- [AUFGABENSTELLUNG]
(1) Nennen Sie sämtliche Automodelle, die der Text zum Mazda Cosmo Sport außer dem Mazda Cosmo selbst erwähnt.
(2) Übertragen Sie aus dem Text zum Mazda Cosmo Sport den Abschnitt von „Wer den weißen“ bis einschließlich „unbekannter Japaner weg.“ wortgetreu.
----- VORLIEGENDER TEXT -----
Mazda 110 S Cosmo Sport Cosmonaut

Er ist cool, lässig und ein wahrer Sportwagenexot. Was den Amerikanern Corvette und Mustang, den Europäern Porsche 911 und Mercedes SL war den Japanern der Mazda 110 S Cosmo Sport - die Nippon-Legende.

Wer den weißen Mazda Cosmo sieht, der gerät schnell ins Schwärmen - Wankel hin oder her. Die flache Chromorgie mit dem langen Radstand ist eines er coolsten Sportcoupés. In Europa kennen den Mazda 110 S Cosmo Sport nur wenige. Kein Wunder, der erste Serienwankel wurde nur in seinem Heimatland Japan angeboten. Von 1968 bis 1972 produzierte Mazda gerade einmal 1516 Fahrzeuge. Nicht der deutlich bekanntere Ro 80 war in den 60er Jahren das erste Serienfahrzeug mit einem Kreiskolbenmotor. Den Titel des Erstgeborenen schnappte ihm ein damals nahezu unbekannter Japaner weg.

Mazda, damals noch Jahrzehnte von späteren "Zoom-Zom-Ambitionen" entfernt, hatte bereits viele Jahre am Prinzip des Wankelmotors gebastelt. Mit vehementen Einflüssen aus Europa und den USA machten die Japaner in den 60er Jahren erste zaghafte Gehversuche in Richtung sportlicher Autos. Mit dem 1962 initiierten Projekt des Mazda Cosmo sollte in der asiatischen Automobilhistorie alles anders und vor allem sportlicher werden. Während sich das erste Mazda-Team mit dem innovativen Wankelmotor beschäftigte, machte sich ein zweites Team an das verwechselbare Design. Schließlich sollte ein Sportwagen auch nach Sportwagen aussehen. Gerade nach heutigen Maßstäben ist der 4,14 Meter lange Cosmo mehr als eine exotische Schönheit: ein cooler Zweisitzer mit flacher, langer Motorhaube und einem lässigen Hinterteil mit den durch die Stoßstange geteilten Heckleuchten. Wer an Verfolgungsjagden in James-Bond-Streifen der 60er und 70er Jahre denkt, dem kommt unweigerlich der Mazda Cosmo in den Sinn. Real hat es einen solchen Cosmo Sport beim Geheimdienst ihrer Majestät jedoch nicht gegeben. Eine Schande, denn ein derartiges "Productplacement" hätte seinerzeit sicher einen großen Anteil am weltweiten Erfolg des japanischen Supersportlers gehabt.
----- BEREITGESTELLTE DATEN -----
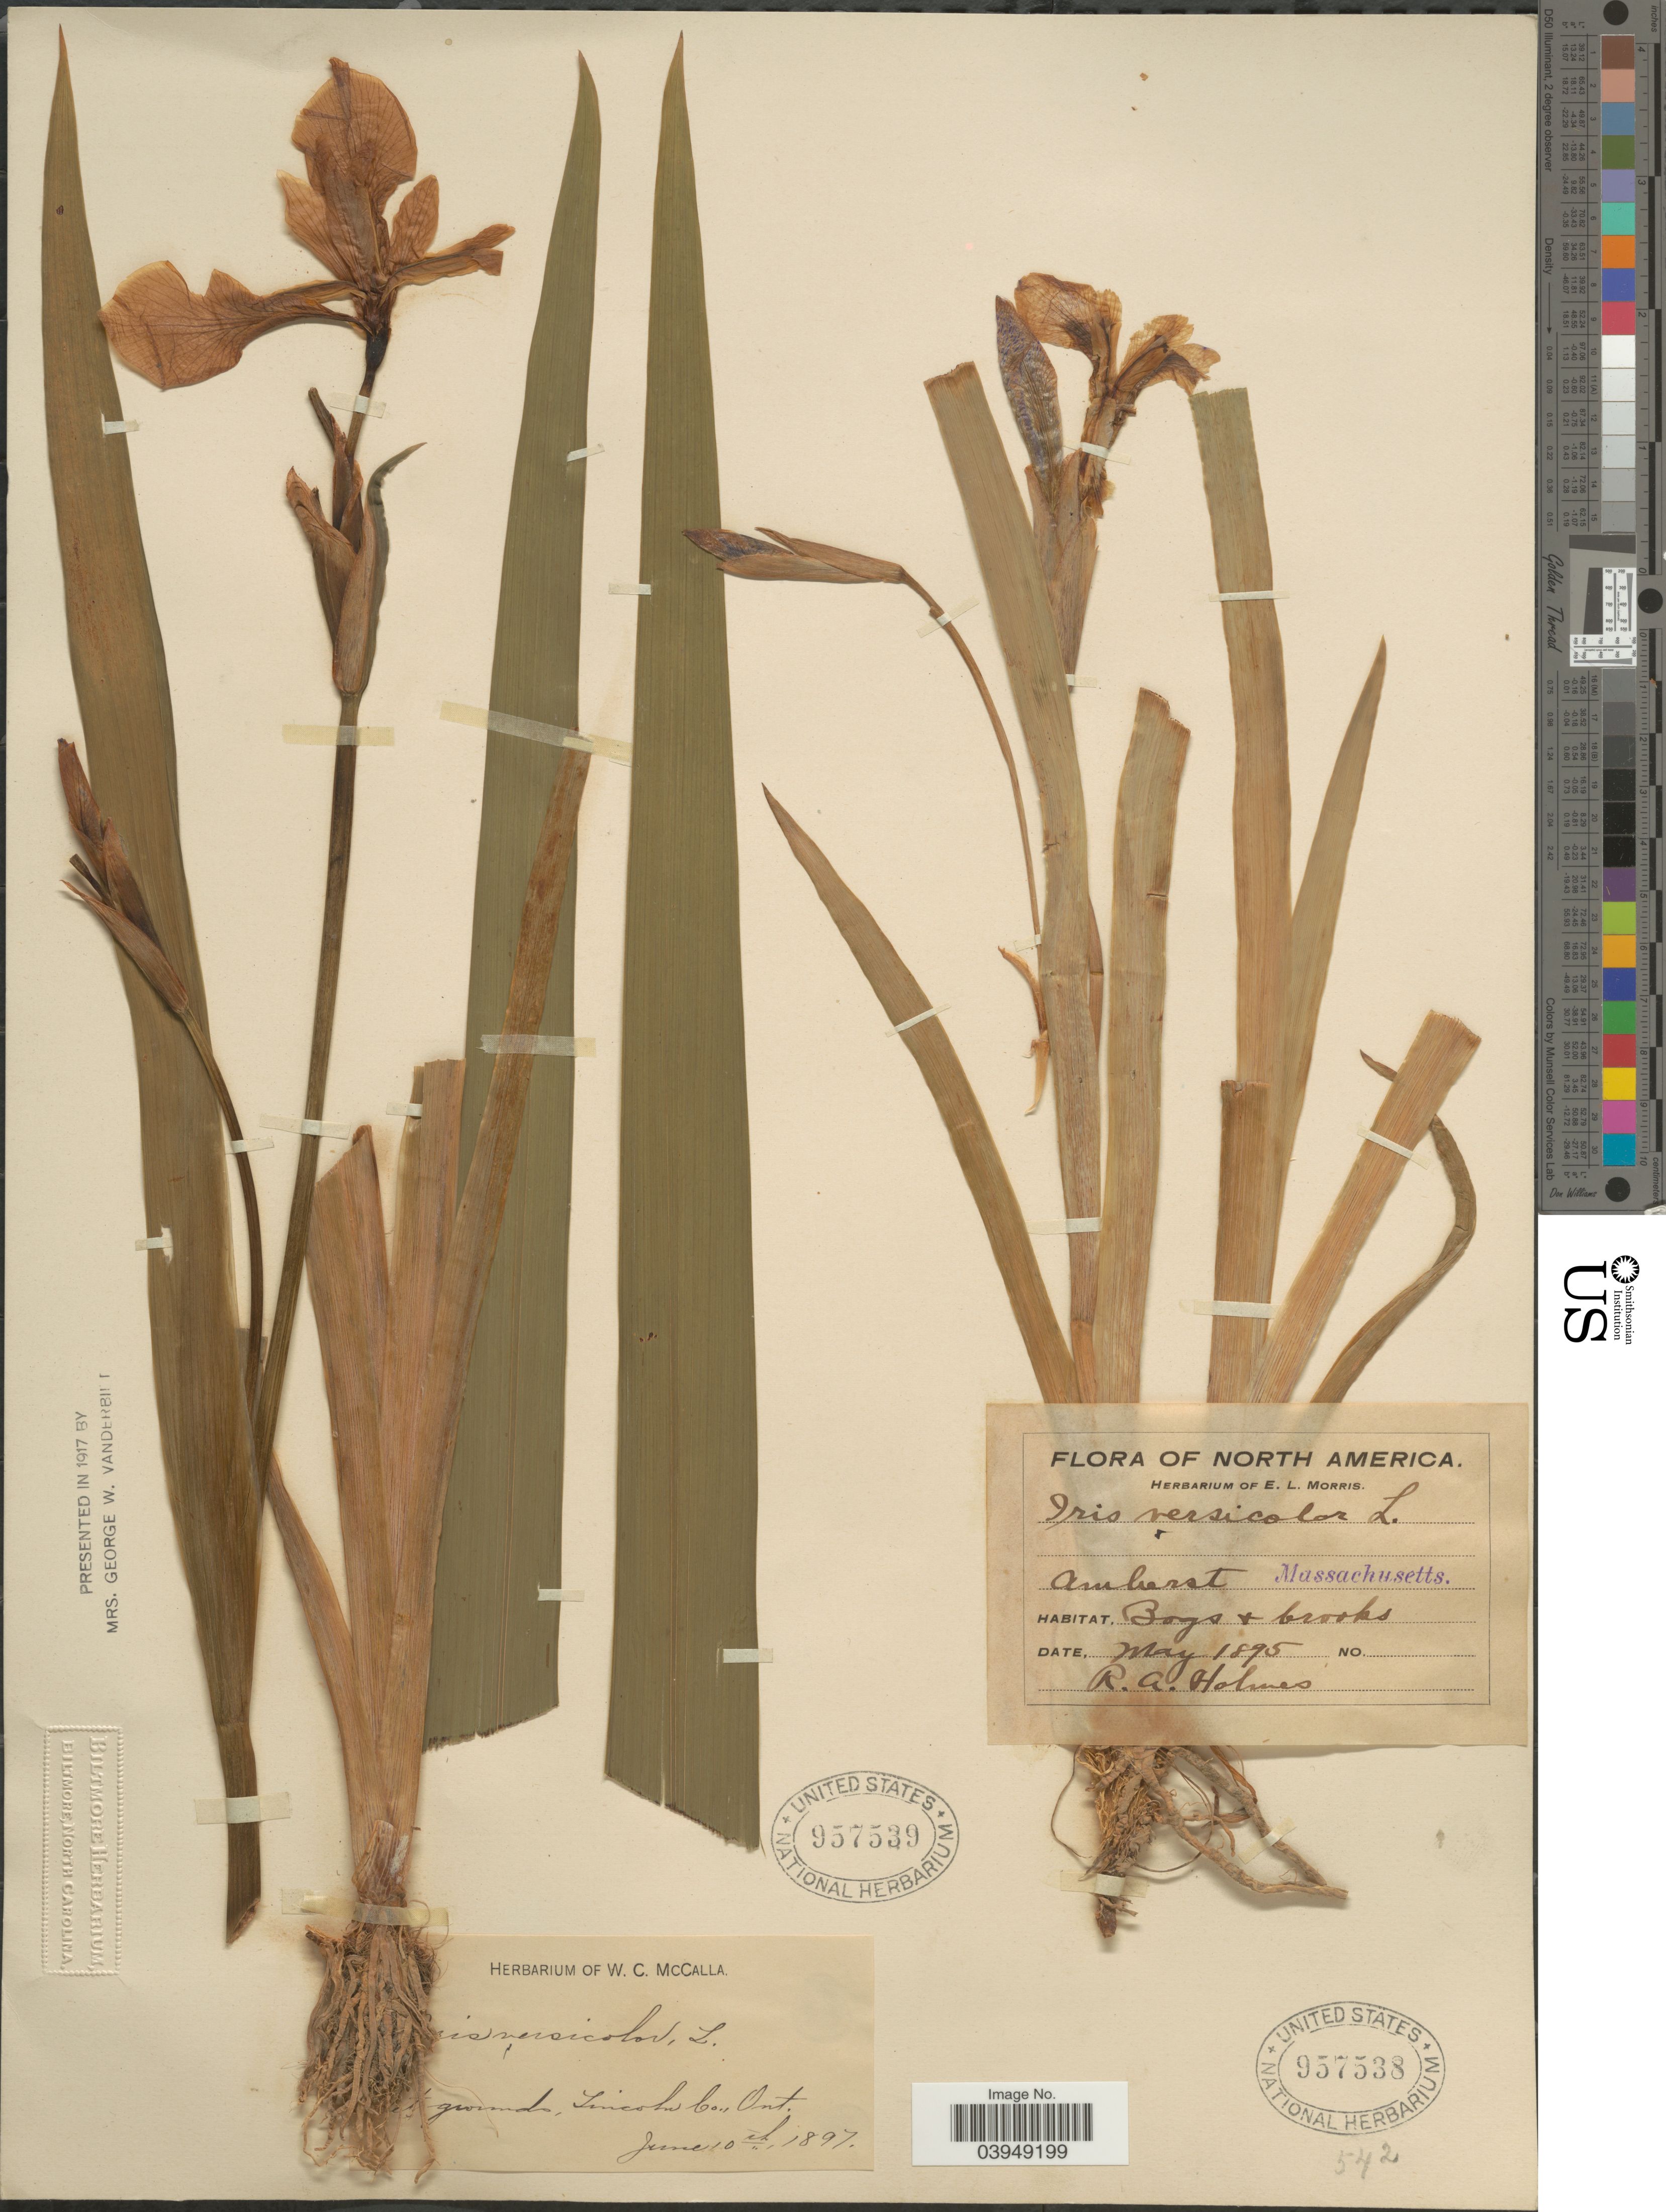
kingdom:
-----
- [LÖSUNGEN JE AUFGABE]
(1)
- Corvette
- Mustang
- Porsche 911
- Mercedes SL
- Ro 80

(2)
Wer den weißen Mazda Cosmo sieht, der gerät schnell ins Schwärmen - Wankel hin oder her. Die flache Chromorgie mit dem langen Radstand ist eines er coolsten Sportcoupés. In Europa kennen den Mazda 110 S Cosmo Sport nur wenige. Kein Wunder, der erste Serienwankel wurde nur in seinem Heimatland Japan angeboten. Von 1968 bis 1972 produzierte Mazda gerade einmal 1516 Fahrzeuge. Nicht der deutlich bekanntere Ro 80 war in den 60er Jahren das erste Serienfahrzeug mit einem Kreiskolbenmotor. Den Titel des Erstgeborenen schnappte ihm ein damals nahezu unbekannter Japaner weg.